Rates and Insurance

We accept and bill many insurances. Some common insurance plans that we use are Providence, Regence Blue-Cross/Blueshield, Pacific Source commercial plans (not OHP), Aetna, Moda, and others. You can use the worksheet below to call your insurance company in order to understand your benefits. Co-pays are collected at the time of service and you will be responsible for paying any charges not paid for by your insurance including deductibles.

Unfortunately we are unable to bill Oregon Health Plan (OHP) at this time.

If you have any questions regarding billing or insurance, feel free to reach out directly to our billing department at: 971-273-9254

 

Medical Insurance Glossary

A list of common words and their definitions to assist in understanding medical insurance and the patient responsibility for services covered by insurance. Note: terminology may vary between insurance companies.

  1. Allowed amount- The dollar amount insurance companies allow for each office visit or service as determined by their contract with Deep Roots. For example, the clinic may charge $300 for an office visit, but the amount allowed by the insurance plan may be $180. 

  2. Appeal- an official request made to an insurance company by the insured or a provider to dispute a denied or mishandled claim and ask for reconsideration.

  3. Coinsurance- the percentage of the allowed amount that insurance assigns as the patient’s responsibility. Most plans will have separate in-network and out of network coinsurance rates. For example, if a patient has a 20% coinsurance and the allowed amount for an office visit is $180, the insurance plan will pay $144 and the patient will be responsible to pay $36 (20% of $180=$36)

  4. Copay- a fixed rate assigned by the insurance plan that a patient will pay for each time services are rendered. Copays may differ depending on type of service and provider network status. For example: $5 copay for primary care visits; $40 copay for specialists. 

  5. Deductible- the amount determined by the patient’s insurance plan that the patient must pay annually towards their medical care before insurance will contribute. Most plans will have separate in-network and out of network deductibles. Some services may not be subject to the deductible. For example, if an insurance plan has a $1,000 deductible, the patient will have to pay the full allowed amount for each visit until they have reached $1,000 at which point insurance will start to pay.

  6. Claim- a document submitted to insurance that includes patient details, procedure codes, diagnosis codes, and cost of services in order for insurance to pay Deep Roots on the patient's behalf.

  7. Explanation of Benefits (EOB)- a document provided by insurance which outlines the details of how a claim was processed. The information found on an EOB includes the allowed amount, the amount paid by the insurance plan, and the amount assigned to the patient.

  8. In-network providers- medical providers who have a contract with the insurance plan. Note: a provider may be contracted with an insurance company, but not in-network for every plan that company offers. 

  9. Out-of-network providers- medical providers who are not contracted with the medical plan. Note: a provider may be contracted with an insurance company, but out-of-network on some plans that company offers. 

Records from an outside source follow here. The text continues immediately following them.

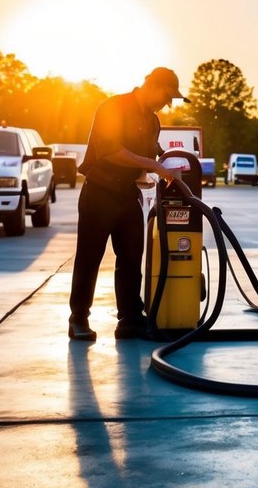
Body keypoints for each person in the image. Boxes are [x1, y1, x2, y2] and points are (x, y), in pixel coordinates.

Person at [68, 67, 184, 342]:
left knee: (132, 255)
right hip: (99, 193)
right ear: (153, 85)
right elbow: (111, 151)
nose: (165, 104)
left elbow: (152, 150)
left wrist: (174, 162)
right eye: (166, 96)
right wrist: (154, 164)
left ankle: (130, 320)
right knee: (89, 257)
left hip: (127, 193)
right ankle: (79, 319)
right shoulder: (113, 107)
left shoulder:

  10. Out-of-pocket max- the maximum annual amount determined by the insurance plan that a patient will have to pay towards their medical care. This resets annually. The types of payments made by patients that go toward the out-of-pocket max are determined by your insurance company. For example, if the out-of-pocket max is $6,000, once the patient has paid $6,000 towards medical expenses, insurance will pay 100% of insurance covered medical expenses.

  11. Plan- an insurance benefit package which details services covered, deductible, copays, co-insurance, and plan limitations.

  12. Preauthorization- a process in which a provider seeks approval from an insurance plan to cover a specific treatment based on medical necessity. Not all insurance companies will accept preauthorizations from naturopathic doctors.  

  13. Primary Care Provider (PCP)/Medical Home- a medical provider recognized by an insurance plan to coordinate care for the patient as a medical home. Currently Deep Roots cannot be designated as a medical home and PCP.

  14. Primary Care- health care services provided by a doctor, nurse practitioner, or physician assistant that cover a wide range of services such as preventative care, wellness, and treatment of common illnesses. Deep Roots can provide primary care services to our patients, however Deep Roots providers are not able to be designated as a PCP.  Therefore some insurance companies will not cover certain services (such as sports physicals or well visits).    

  15. Provider- a certified or licensed healthcare professional such as a Naturopathic Doctor (ND) or a Family Nurse Practitioner (FNP)  

  16. Specialist- a provider who offers specialized services. Some insurance plans recognize NDs as specialists and therefore we are not able to bill primary care services such as wellness visits. Some insurance companies that require a PCP/Medical home designation may view nurse practitioners as out of network providers because they are not specialists. (Yes… even though the naturopathic providers at the same clinic are in-network specialists.)   

  17. Wellness visit- an office visit for an individual without any serious illness or symptoms. Most insurance plans offer one wellness visit annually at no cost to the patient.